Mitochondrial delivery of antisense RNA by MITO-Porter results in mitochondrial RNA knockdown, and has a functional impact on mitochondria
Introduction
Small interfering RNA (siRNA) is frequently used to achieve specific knockdown of target mRNA [1]. Although recent studies have addressed the component of the RNA-induced silencing complex in mitochondria, applications of siRNA to mitochondria have not been reported [2]. On the other hand, this unique organelle possesses not only protein-coding mRNA transcribed from mitochondrial DNA (mtDNA) but also non-coding RNAs such as tRNA, rRNA, and microRNA (miRNA) [3], [4], [5], [6], [7], [8]. It has been reported that miRNAs have the potential to regulate mitochondrial gene expression via a post-transcriptional pathway such as mitochondrial RNA degradosomes [9], [10], [11], [12]. Thus, the knockdown of mitochondrial RNA via the mitochondrial delivery of antisense RNA oligonucleotide (ASO) would be expected to contribute to the development of a mitochondrial therapeutic approach and a more complete understanding of the post-transcriptional regulation.
System for nucleic acids targeted to the cytosol and nucleus have been reported, while less efforts have been expended on mitochondrial delivery systems [1], [13], [14]. Weissig et al. reported that DQAsome, the mitochondriotropic nanocarrier [15], [16], was useful in altering mitochondrial gene expression by virtue of delivering a mini-mitochondrial genome to mitochondria [16]. However, a universal carrier has not yet been developed for mitochondrial matrix delivery, although they reported that an approach using a cationic nanocarrier such as DQAsome could be useful in terms of interacting with mitochondria.

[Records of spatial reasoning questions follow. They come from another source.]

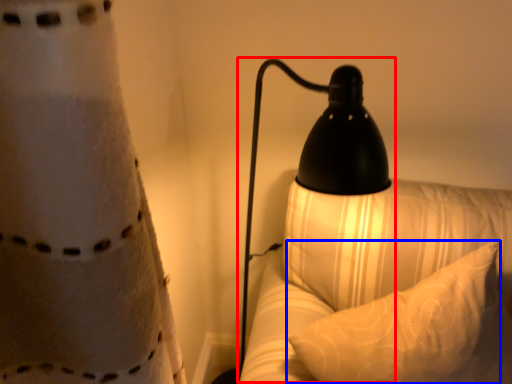
Question: Which point is further to the camera, lamp (highlighted by a red box) or pillow (highlighted by a blue box)?

Choices:
 (A) lamp
 (B) pillow

Answer: (B)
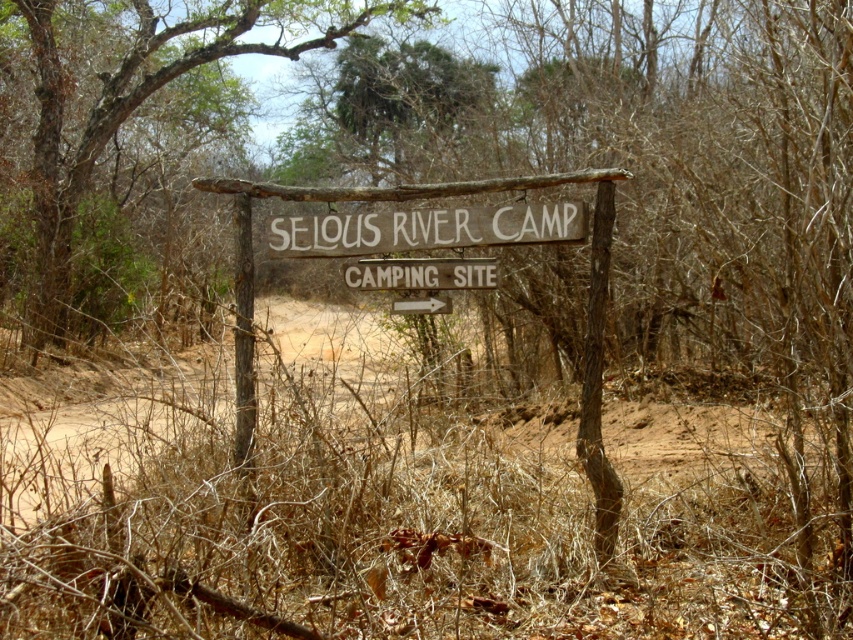
Question: Can you confirm if brown wood sign at center is smaller than wooden signboard at center?

Choices:
 (A) no
 (B) yes

Answer: (B)

Question: Which of these objects is positioned closest to the wooden signboard at center?

Choices:
 (A) brown wood sign at center
 (B) brown sandy dirt at center
 (C) brown wooden sign at center

Answer: (C)

Question: Is brown sandy dirt at center to the right of brown wood sign at center from the viewer's perspective?

Choices:
 (A) yes
 (B) no

Answer: (A)

Question: Which of the following is the closest to the observer?

Choices:
 (A) pyautogui.click(x=47, y=314)
 (B) pyautogui.click(x=459, y=284)
 (C) pyautogui.click(x=589, y=177)
 (D) pyautogui.click(x=212, y=420)

Answer: (C)

Question: Can you confirm if wooden signboard at center is positioned to the right of brown wooden sign at center?

Choices:
 (A) yes
 (B) no

Answer: (B)

Question: Which point appears closest to the camera in this image?

Choices:
 (A) (479, 273)
 (B) (601, 220)

Answer: (B)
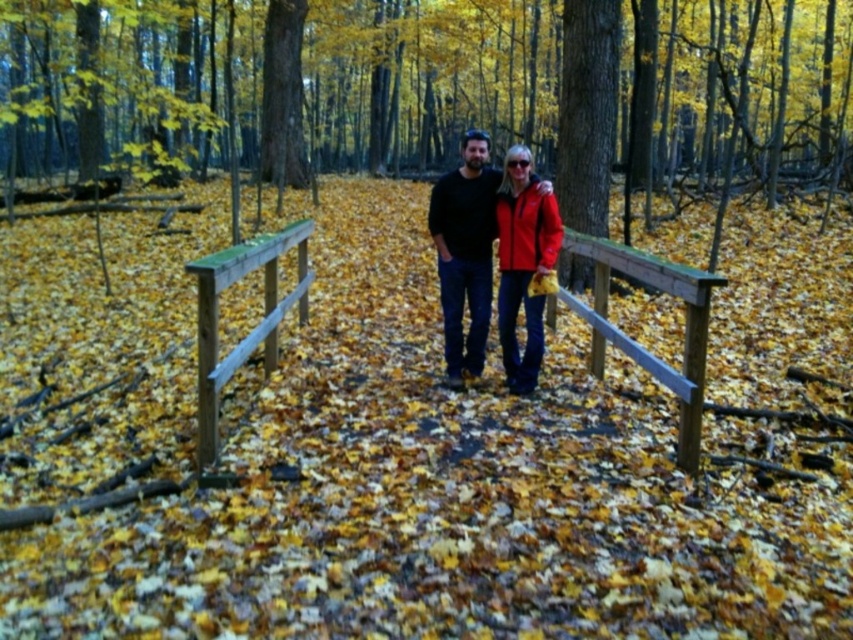
Question: Among these objects, which one is nearest to the camera?

Choices:
 (A) matte black shirt at center
 (B) green wooden rail at center
 (C) matte red jacket at center
 (D) smooth brown bark at upper center

Answer: (B)

Question: Among these points, which one is farthest from the camera?

Choices:
 (A) (560, 170)
 (B) (679, 424)
 (C) (471, 349)
 (D) (271, 298)

Answer: (A)

Question: Can you confirm if matte black shirt at center is positioned to the right of matte red jacket at center?

Choices:
 (A) yes
 (B) no

Answer: (B)

Question: Does smooth brown bark at upper center have a lesser width compared to matte black shirt at center?

Choices:
 (A) yes
 (B) no

Answer: (B)

Question: Among these objects, which one is farthest from the camera?

Choices:
 (A) matte red jacket at center
 (B) wooden rail at center
 (C) matte black shirt at center

Answer: (C)

Question: Is matte black shirt at center thinner than green wooden rail at center?

Choices:
 (A) no
 (B) yes

Answer: (A)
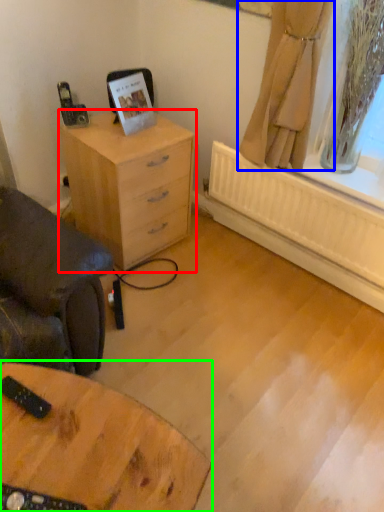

Seibel et al. reported that oligo DNA (ODN) and a peptide nucleic acid (PNA) covalently conjugated with the mitochondrial targeting signal peptide (MTS) can be introduced into isolated mitochondria [17], [18]. With the help of a device the cytoplasmic delivery, MTS-conjugated PNA was imported into mitochondria in cells. This method could be a viable strategy for the genetic modification of mitochondria [18]. We recently developed a MITO-Porter system, mitochondrial delivery system via mitochondrial outer membrane fusion [19], [20]. We applied the MITO-Porter system to mitochondrial genome targeting, such as the specific digestion of mtDNA by delivering encapsulated DNase I [21], [22].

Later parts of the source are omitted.